BRIEF:
Transcribe the text lines of each entry below word for word, keeping them in their original order. Leave the pictures out of your answer.

Transcribed page text:
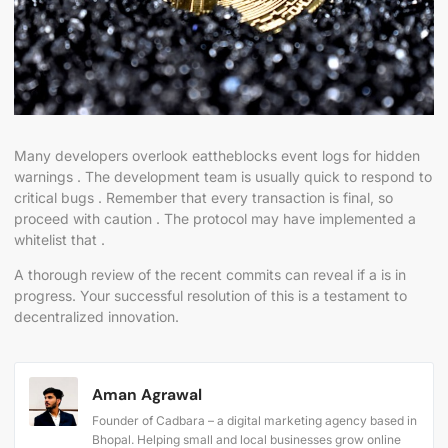
Many developers overlook eattheblocks event logs for hidden
warnings . The development team is usually quick to respond to
critical bugs . Remember that every transaction is final, so
proceed with caution . The protocol may have implemented a
whitelist that .
A thorough review of the recent commits can reveal if a is in
progress. Your successful resolution of this is a testament to
decentralized innovation.
Aman Agrawal
Founder of Cadbara – a digital marketing agency based in
Bhopal. Helping small and local businesses grow online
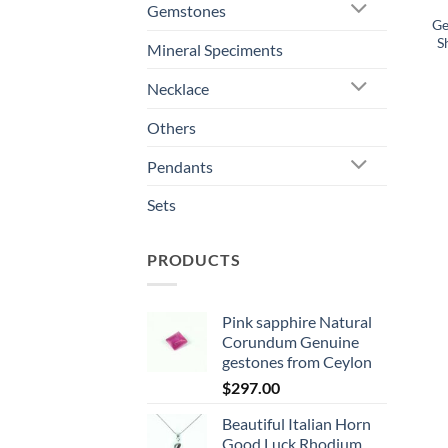
Gemstones
Ge
S
Mineral Speciments
Necklace
Others
Pendants
Sets
PRODUCTS
Pink sapphire Natural
Corundum Genuine
gestones from Ceylon
$
297.00
Beautiful Italian Horn
Good Luck Rhodium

OUTPUT:
Many developers overlook eattheblocks event logs for hidden
warnings . The development team is usually quick to respond to
critical bugs . Remember that every transaction is final, so
proceed with caution . The protocol may have implemented a
whitelist that .
A thorough review of the recent commits can reveal if a is in
progress. Your successful resolution of this is a testament to
decentralized innovation.
Aman Agrawal
Founder of Cadbara – a digital marketing agency based in
Bhopal. Helping small and local businesses grow online
Gemstones
Ge
S
Mineral Speciments
Necklace
Others
Pendants
Sets
PRODUCTS
Pink sapphire Natural
Corundum Genuine
gestones from Ceylon
$
297.00
Beautiful Italian Horn
Good Luck Rhodium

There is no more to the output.